Driver Catherine Ruiz of and Rosanny Britto, both juniors at Smyrna High were the first of a number of girls to try out the foot-pedaled MTSU moon buggy, which competed and finished third overall and was best in the United States during the 2013 Great Moonbuggy Race at the NASA Space Flight Center in Huntsville, Ala.
“It’s fun to do hands-on things for a change,” said Katie Gannon, a sophomore who is in the health sciences program at Cannon County. She added that it was “fun to make the windmill myself and see it.”
MTSU engineering technology professor Kathy Mathis wants it to be fun.
“We’re trying to inspire, to show female STEM students that it’s fun,” Mathis said. “We’re problem-solving.”
Keynote speaker and MTSU alumna Bobbie Jo Meredith of Smyrna, Tenn.-based Schneider Electric said she “got lots of questions — everything from what are my hobbies to how much money I make” from the girls after her “Explore the Possibilities” talk.
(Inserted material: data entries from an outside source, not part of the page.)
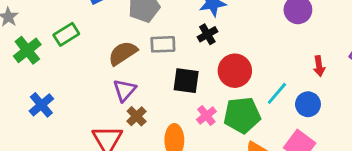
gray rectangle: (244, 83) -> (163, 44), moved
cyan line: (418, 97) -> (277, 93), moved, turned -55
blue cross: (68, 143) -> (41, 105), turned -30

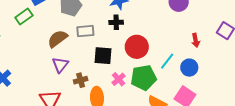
green rectangle: (66, 34) -> (24, 17), moved
black cross: (207, 34) -> (116, 22), turned 32
brown cross: (137, 116) -> (81, 80), moved, turned 32

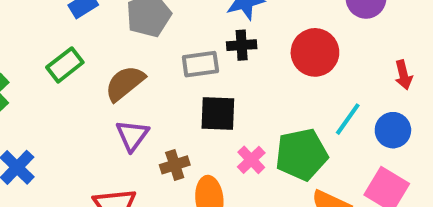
green rectangle: (24, 17) -> (65, 65), moved
gray rectangle: (85, 31) -> (200, 64), moved
red circle: (137, 47) -> (315, 52), moved

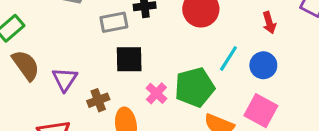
brown semicircle: (125, 83) -> (26, 65), moved, turned 96

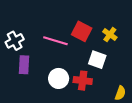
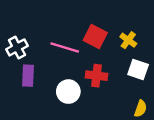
white square: (97, 60) -> (138, 70), moved
red cross: (83, 81) -> (96, 76), moved

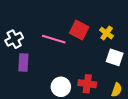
red cross: (96, 76) -> (87, 84), moved
white circle: (68, 92) -> (61, 87), moved

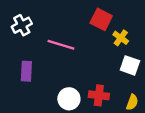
red square: (79, 30) -> (101, 19), moved
white cross: (14, 39) -> (22, 25), moved

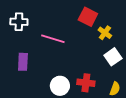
white cross: (22, 25) -> (19, 22), turned 30
white square: (130, 65) -> (113, 57), turned 36

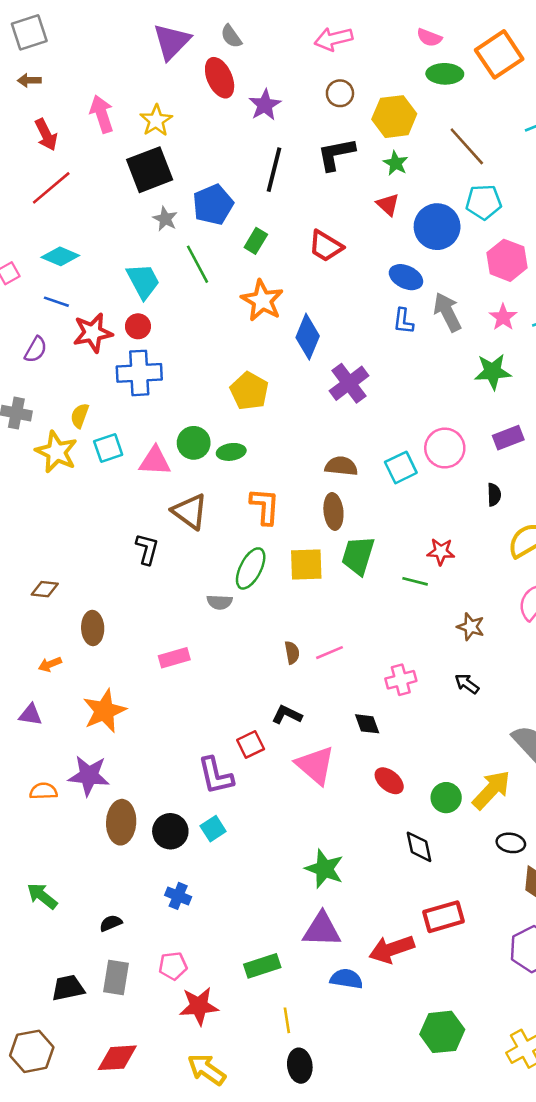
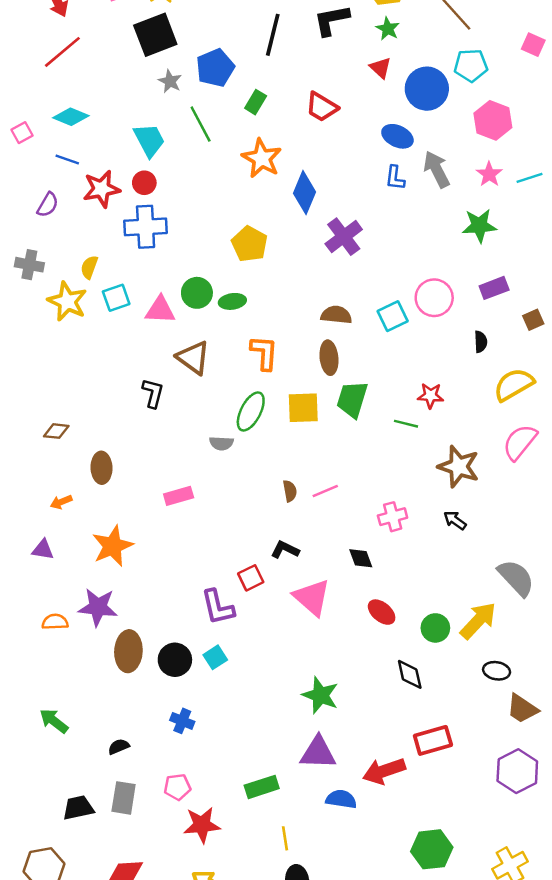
brown star: (471, 627) -> (459, 467), size x1.6

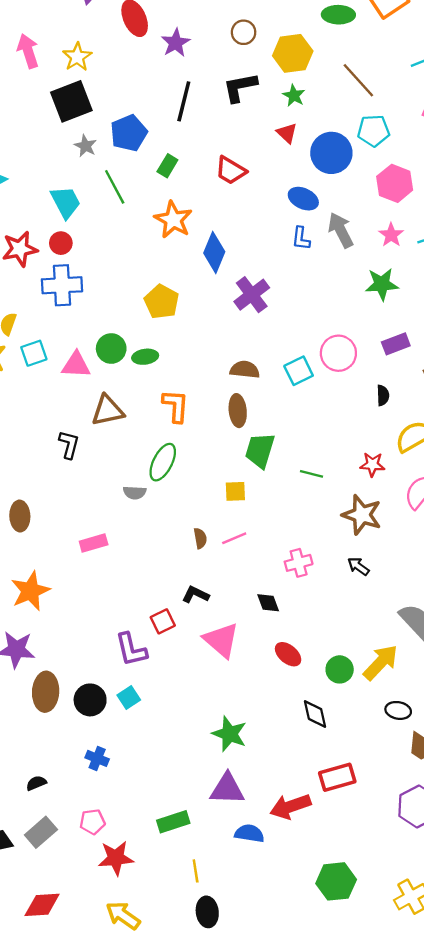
brown triangle: (193, 358) -> (108, 411), turned -48
red star: (431, 396) -> (372, 464), moved
yellow square: (303, 408) -> (235, 491), moved, size x0.7
gray rectangle: (124, 798) -> (41, 832), turned 40

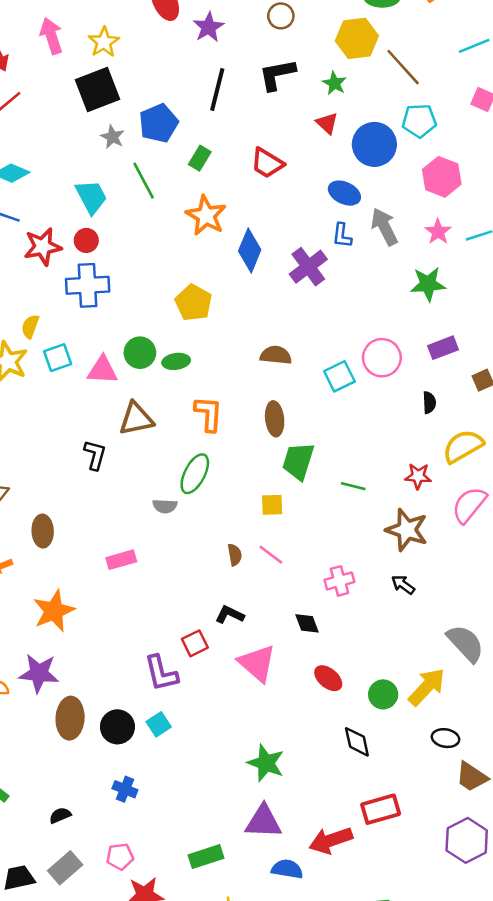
yellow hexagon: (293, 53) -> (357, 38), moved
purple cross: (252, 295) -> (308, 267), moved
brown semicircle: (245, 370) -> (276, 355), moved
pink line: (234, 538) -> (271, 555), turned 60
Meredith said her work has sent her oversees, to Hong Kong, Shanghai and Prague, among other places. “They were interested in my travel,” she said.
Oakland sophomore Reagan Ross said she found the day’s events “really interesting. I never really thought about engineering. … I’m starting to think about a career in engineering.”
As part of National Engineering Week, Girl Day looks to become an annual event, said engineering technology chair Walter Boles. The idea for Girl Day originated from chemistry professor Judith Iriarte-Gross, who also serves as director of the MTSU Women in STEM Center and lead organizer for the fall Expanding Your Horizons in math and science and Girls Raised in Tennessee Science events
After lunch outside Voorhies Engineering Technology building, attendees were treated to a Women in Engineering panel discussion.